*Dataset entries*
* * * *
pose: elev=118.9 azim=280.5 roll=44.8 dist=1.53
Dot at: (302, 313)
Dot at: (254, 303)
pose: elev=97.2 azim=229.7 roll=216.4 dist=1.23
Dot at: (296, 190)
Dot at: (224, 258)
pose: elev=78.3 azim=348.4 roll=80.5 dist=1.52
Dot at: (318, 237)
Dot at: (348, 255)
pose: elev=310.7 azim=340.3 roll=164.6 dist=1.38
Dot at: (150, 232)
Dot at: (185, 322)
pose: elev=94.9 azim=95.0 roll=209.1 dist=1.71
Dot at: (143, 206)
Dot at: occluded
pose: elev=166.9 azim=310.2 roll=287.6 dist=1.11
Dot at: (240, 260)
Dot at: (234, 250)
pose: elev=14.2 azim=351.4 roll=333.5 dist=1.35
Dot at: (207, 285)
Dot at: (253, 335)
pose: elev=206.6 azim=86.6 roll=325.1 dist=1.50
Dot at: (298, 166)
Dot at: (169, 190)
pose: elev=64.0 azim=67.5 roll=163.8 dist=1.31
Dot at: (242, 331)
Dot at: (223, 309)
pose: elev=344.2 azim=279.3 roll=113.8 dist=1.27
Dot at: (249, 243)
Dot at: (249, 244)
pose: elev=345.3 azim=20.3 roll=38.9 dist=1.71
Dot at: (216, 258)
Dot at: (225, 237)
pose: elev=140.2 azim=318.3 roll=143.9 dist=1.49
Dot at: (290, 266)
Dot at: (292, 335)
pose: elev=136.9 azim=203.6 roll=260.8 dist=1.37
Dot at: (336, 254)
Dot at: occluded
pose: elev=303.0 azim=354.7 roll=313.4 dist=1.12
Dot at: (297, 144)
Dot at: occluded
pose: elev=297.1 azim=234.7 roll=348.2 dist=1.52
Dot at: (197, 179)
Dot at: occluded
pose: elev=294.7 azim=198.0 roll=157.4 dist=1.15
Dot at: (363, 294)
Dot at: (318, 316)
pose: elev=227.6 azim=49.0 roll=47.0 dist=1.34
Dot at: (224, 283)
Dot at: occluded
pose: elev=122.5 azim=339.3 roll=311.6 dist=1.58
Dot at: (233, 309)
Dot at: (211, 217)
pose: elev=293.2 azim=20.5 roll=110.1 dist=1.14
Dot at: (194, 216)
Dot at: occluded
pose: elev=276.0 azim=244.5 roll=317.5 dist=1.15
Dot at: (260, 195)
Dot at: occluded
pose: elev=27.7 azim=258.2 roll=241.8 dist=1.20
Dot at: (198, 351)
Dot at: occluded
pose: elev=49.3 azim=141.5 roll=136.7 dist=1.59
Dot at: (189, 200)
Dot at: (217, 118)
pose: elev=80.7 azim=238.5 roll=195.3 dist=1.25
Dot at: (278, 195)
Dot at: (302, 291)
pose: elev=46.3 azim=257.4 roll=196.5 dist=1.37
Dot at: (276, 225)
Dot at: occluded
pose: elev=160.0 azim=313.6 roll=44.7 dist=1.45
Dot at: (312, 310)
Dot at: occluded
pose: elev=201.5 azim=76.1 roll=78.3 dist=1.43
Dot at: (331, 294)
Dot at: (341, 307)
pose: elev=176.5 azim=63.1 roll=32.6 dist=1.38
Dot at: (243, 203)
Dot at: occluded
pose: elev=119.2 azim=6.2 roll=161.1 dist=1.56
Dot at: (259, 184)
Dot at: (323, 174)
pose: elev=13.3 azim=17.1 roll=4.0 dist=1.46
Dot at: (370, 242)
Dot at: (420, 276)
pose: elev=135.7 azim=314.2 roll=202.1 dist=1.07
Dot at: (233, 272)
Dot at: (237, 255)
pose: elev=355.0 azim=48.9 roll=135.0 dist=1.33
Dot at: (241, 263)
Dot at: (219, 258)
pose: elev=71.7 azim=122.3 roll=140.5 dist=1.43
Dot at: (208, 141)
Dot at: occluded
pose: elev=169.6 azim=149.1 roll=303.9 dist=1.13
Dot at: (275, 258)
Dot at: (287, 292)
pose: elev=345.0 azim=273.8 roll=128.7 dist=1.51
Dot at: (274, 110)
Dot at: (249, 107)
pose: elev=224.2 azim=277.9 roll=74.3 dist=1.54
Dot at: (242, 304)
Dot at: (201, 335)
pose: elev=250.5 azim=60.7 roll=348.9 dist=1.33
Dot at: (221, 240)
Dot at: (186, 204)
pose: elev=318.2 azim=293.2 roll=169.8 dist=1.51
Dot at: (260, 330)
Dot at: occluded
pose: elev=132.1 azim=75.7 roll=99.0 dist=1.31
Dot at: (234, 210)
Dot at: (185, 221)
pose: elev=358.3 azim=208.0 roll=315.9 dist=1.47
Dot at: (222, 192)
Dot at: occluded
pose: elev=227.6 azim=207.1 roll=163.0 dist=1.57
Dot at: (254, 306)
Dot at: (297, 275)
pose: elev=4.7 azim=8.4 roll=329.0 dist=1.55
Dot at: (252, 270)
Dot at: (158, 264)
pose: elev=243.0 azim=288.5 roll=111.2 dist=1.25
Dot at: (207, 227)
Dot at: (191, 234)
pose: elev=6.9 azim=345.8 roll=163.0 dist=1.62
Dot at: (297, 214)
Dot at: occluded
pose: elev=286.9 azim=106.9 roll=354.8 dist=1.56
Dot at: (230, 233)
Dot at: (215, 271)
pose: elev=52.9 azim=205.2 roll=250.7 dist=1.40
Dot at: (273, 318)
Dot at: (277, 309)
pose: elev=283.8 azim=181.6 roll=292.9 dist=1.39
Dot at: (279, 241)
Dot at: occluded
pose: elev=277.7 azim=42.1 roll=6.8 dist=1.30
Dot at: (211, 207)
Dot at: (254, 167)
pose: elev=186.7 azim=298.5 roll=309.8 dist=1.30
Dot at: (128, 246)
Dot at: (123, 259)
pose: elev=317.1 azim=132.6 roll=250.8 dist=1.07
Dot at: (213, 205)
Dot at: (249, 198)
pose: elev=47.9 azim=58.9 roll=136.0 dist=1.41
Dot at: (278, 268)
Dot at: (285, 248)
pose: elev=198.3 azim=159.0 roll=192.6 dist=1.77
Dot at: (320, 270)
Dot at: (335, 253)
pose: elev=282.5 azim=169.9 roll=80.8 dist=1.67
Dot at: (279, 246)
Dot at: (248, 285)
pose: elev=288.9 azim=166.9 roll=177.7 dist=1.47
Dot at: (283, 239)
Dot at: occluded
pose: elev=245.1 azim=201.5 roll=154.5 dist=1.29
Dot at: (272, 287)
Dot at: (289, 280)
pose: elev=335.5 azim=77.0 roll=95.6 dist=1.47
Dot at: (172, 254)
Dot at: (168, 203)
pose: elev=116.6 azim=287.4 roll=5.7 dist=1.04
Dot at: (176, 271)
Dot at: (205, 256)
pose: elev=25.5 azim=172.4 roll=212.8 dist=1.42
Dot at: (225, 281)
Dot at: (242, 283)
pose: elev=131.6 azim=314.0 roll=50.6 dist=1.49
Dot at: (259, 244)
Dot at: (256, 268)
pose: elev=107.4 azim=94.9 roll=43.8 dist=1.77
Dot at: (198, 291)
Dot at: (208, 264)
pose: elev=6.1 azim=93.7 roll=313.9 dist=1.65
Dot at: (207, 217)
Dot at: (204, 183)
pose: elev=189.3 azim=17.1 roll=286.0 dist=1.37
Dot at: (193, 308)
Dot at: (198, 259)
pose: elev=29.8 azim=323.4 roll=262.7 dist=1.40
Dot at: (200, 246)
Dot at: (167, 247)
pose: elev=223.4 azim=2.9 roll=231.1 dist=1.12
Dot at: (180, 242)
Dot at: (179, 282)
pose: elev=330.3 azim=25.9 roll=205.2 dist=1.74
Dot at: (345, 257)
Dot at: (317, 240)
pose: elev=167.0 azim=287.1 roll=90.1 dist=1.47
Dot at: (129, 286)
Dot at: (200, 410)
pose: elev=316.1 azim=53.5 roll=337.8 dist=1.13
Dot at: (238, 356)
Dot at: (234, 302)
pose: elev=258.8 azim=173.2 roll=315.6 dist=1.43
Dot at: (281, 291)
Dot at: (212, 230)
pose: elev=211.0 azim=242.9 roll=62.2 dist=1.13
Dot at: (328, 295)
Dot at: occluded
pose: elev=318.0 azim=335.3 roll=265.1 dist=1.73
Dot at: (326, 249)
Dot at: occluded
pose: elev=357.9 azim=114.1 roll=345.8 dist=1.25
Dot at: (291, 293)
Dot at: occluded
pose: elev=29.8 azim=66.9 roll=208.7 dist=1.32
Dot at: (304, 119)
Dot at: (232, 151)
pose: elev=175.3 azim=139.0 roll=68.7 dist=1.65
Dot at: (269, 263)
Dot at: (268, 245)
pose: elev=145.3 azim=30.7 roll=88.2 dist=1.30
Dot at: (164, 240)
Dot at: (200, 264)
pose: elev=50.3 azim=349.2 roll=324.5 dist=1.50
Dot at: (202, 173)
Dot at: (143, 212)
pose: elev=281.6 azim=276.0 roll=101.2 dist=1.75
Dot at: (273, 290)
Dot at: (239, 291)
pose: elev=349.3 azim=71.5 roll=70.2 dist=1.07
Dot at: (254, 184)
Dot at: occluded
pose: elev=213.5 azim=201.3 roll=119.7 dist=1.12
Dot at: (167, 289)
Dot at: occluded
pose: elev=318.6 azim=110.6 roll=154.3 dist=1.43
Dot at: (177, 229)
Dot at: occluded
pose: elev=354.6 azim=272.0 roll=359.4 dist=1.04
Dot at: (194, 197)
* * * *
*SET TASK*
Starting at the line that contains "pose: elev=318.6 azim=110.6" and ending at the end of the material, write those lines again, substituting "view" for every "pose" and changing nothing else.

*SOLUTION*
view: elev=318.6 azim=110.6 roll=154.3 dist=1.43
Dot at: (177, 229)
Dot at: occluded
view: elev=354.6 azim=272.0 roll=359.4 dist=1.04
Dot at: (194, 197)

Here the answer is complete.